Barnard College mourns the loss of alumna and black feminist icon Ntozake Shange ’70, who passed away on Saturday, October 27, at the age of 70 after a prolonged illness. Shange, who graduated from Barnard as Paulette Williams, was best known for the Obie award-winning choreopoem for colored girls who have considered suicide / when the rainbow is enuf, for which she won an Obie Award. Barnard has been privileged to honor Shange’s works in and out of the classroom.

In recent years, "Zake"—as she asked members of the Barnard community to call her—was an active and vital member of the Barnard community. Her campus visits were transformative for the entire community, particularly for Barnard students who understood that she was as visionary as she was inspirational.

Shange’s collection of works, housed in the Barnard Library Archives and Special Collections, is a rich tribute and sample of her craft and art. Shange chose Barnard to acquire her collection because, she said, the College is the site of her formative artistic, political, and intellectual experiences.

 

I came of age as a feminist at Barnard.... And I just wanted to leave something here so the girls would be able to look at what life at Barnard, as a Black girl, can become for you, and what you can do with what you get from Barnard."

Ntozake Shange

 

In 2013, the Africana Studies Program, the Consortium for Critical Interdisciplinary Studies, and the Barnard Center for Research on Women held a conference devoted to the life, works, and legacy of Shange, “Worlds of Shange,” which brought together scholars and artists who are shaping conversations about African-American arts and letters as well as gender in the African diaspora.
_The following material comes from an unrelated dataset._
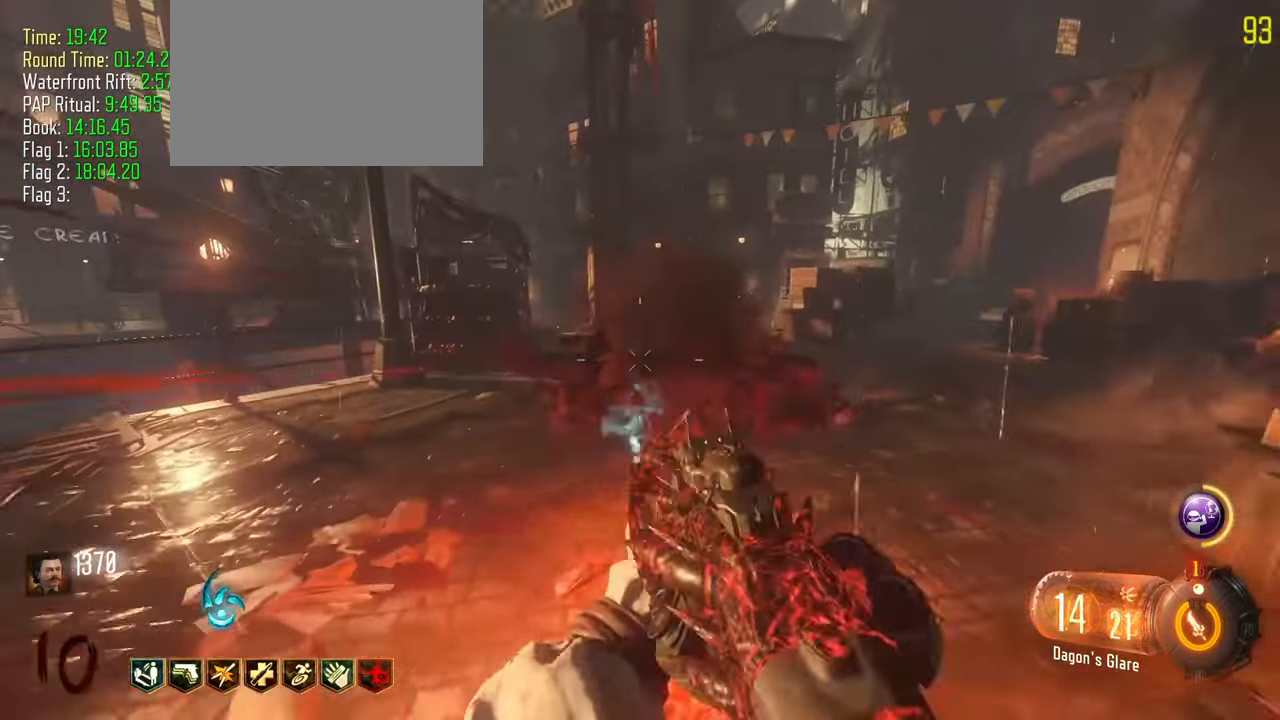
{"keys": ["a"], "events": [[83, "r", "up"], [167, "d", "down"], [267, "w", "up"], [417, "a", "down"], [450, "d", "up"]]}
Shange in conversation about her work

 

Student performances interpreting Shange's work

 

The series culminated in devoting the entire Summer/Fall 2014 issue of Scholar & Feminist Online to the examination of Shange works. In the video below, scholars, writers, and artists explore her genre-defying achievements and ongoing influences.

 

Prof. Kim Hall's Digital Shange project

Shange with her dog
On her poetry collection "Wild Beauty"

 


Shange was on campus most recently in September to inaugurate the Lewis-Ezekoye Distinguished Lecture in Africana Studies.

Shange’s works will continue to breathe life into the study of the African diaspora, feminism, and performing arts.

Africana Studies and the Barnard College Archives invited Shange's admirers on Tuesday, October 30, to experience the collection, read her poetry, and rejoice in her legacy. The College is planning a formal tribute in 2019.